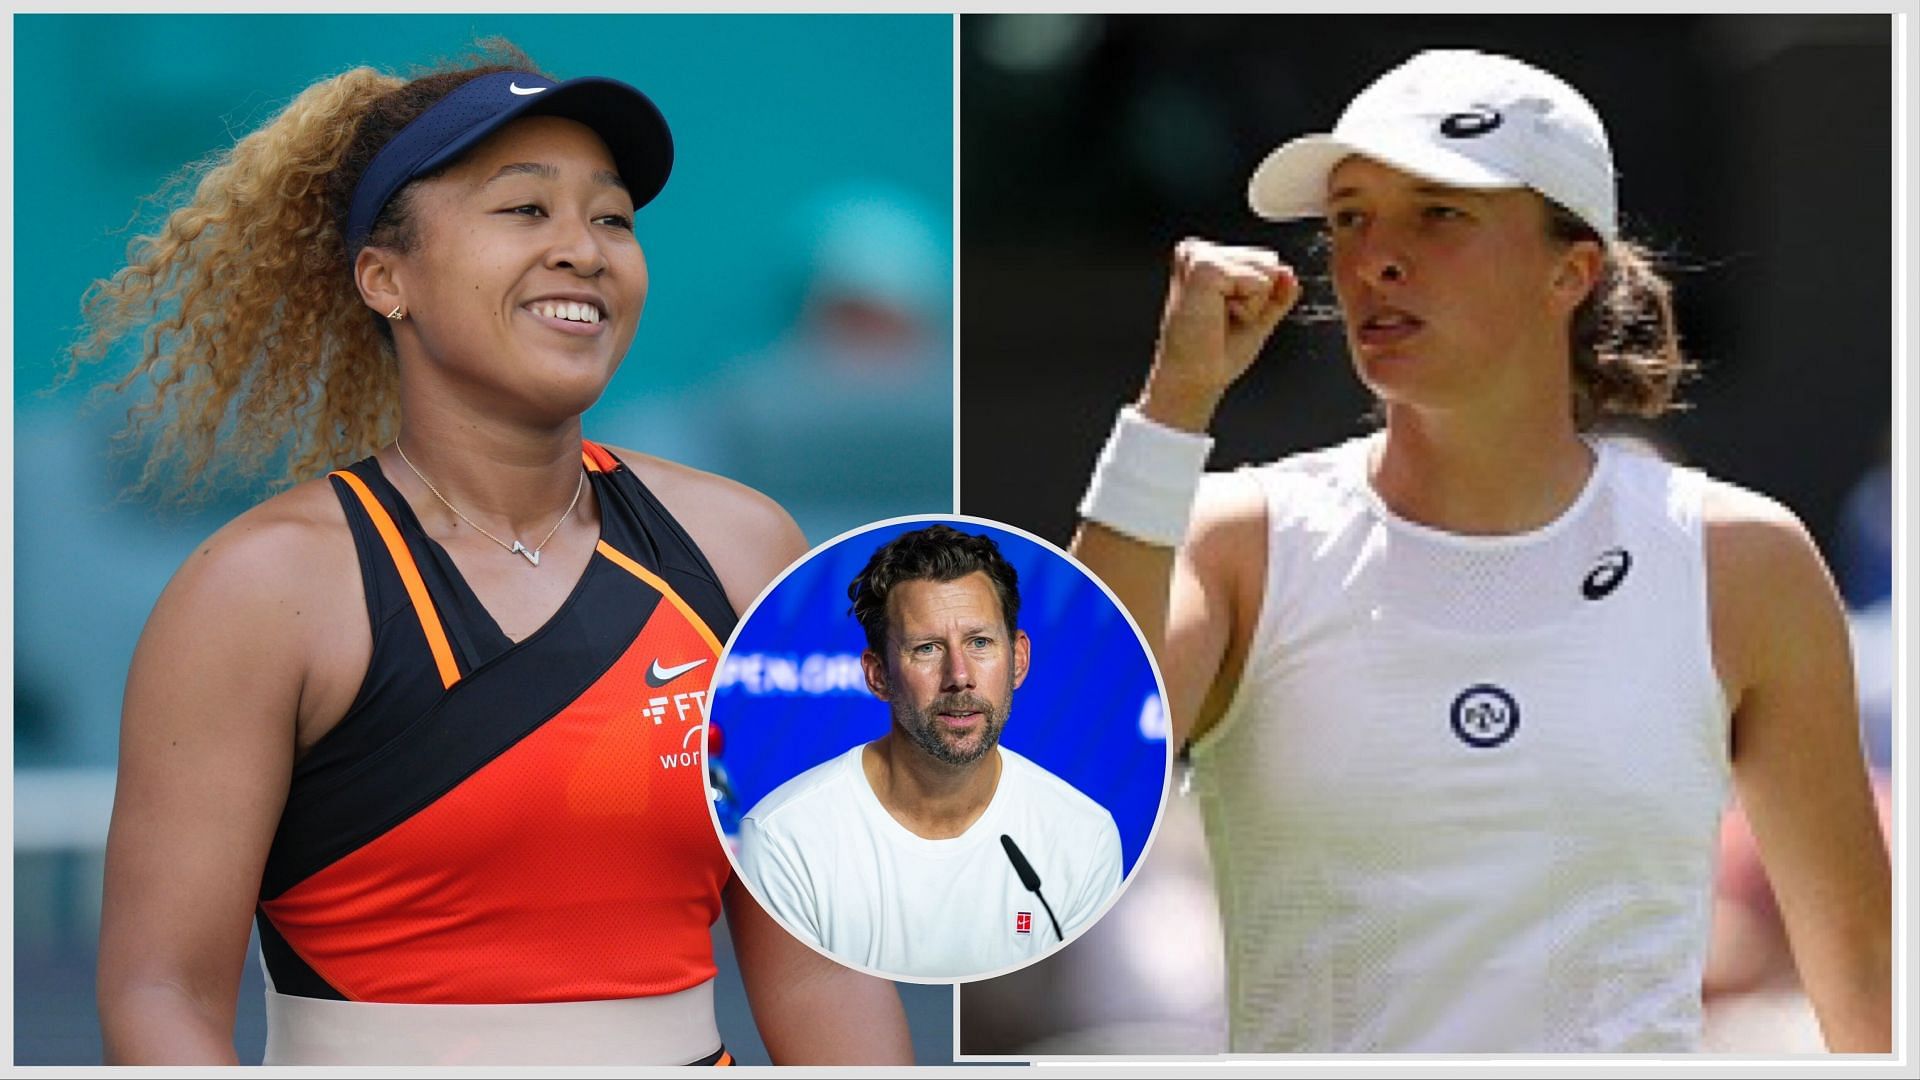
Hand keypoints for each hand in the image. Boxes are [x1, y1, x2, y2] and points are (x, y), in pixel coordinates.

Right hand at [1142, 238, 1299, 431]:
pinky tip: (1218, 318)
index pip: (1265, 261)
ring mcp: (1200, 256)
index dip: (1260, 297)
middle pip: (1270, 260)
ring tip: (1218, 319)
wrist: (1192, 378)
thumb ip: (1277, 294)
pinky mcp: (1205, 268)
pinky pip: (1259, 282)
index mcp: (1205, 258)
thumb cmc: (1214, 353)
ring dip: (1253, 305)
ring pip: (1268, 270)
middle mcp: (1199, 251)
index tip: (1226, 317)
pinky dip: (1249, 308)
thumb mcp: (1255, 318)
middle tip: (1223, 320)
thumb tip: (1290, 274)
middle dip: (1259, 298)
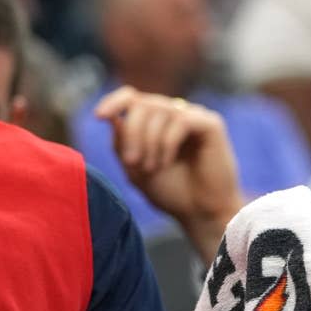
****************
■ TASK DETAILS
Copy out each line in the preceding records that contains "middle".

■ SOLUTION TO THE PROBLEM
middle pip: (1270, 260)
middle mcp: (1199, 251)
middle tip: (1223, 320)
middle dip: (1259, 298)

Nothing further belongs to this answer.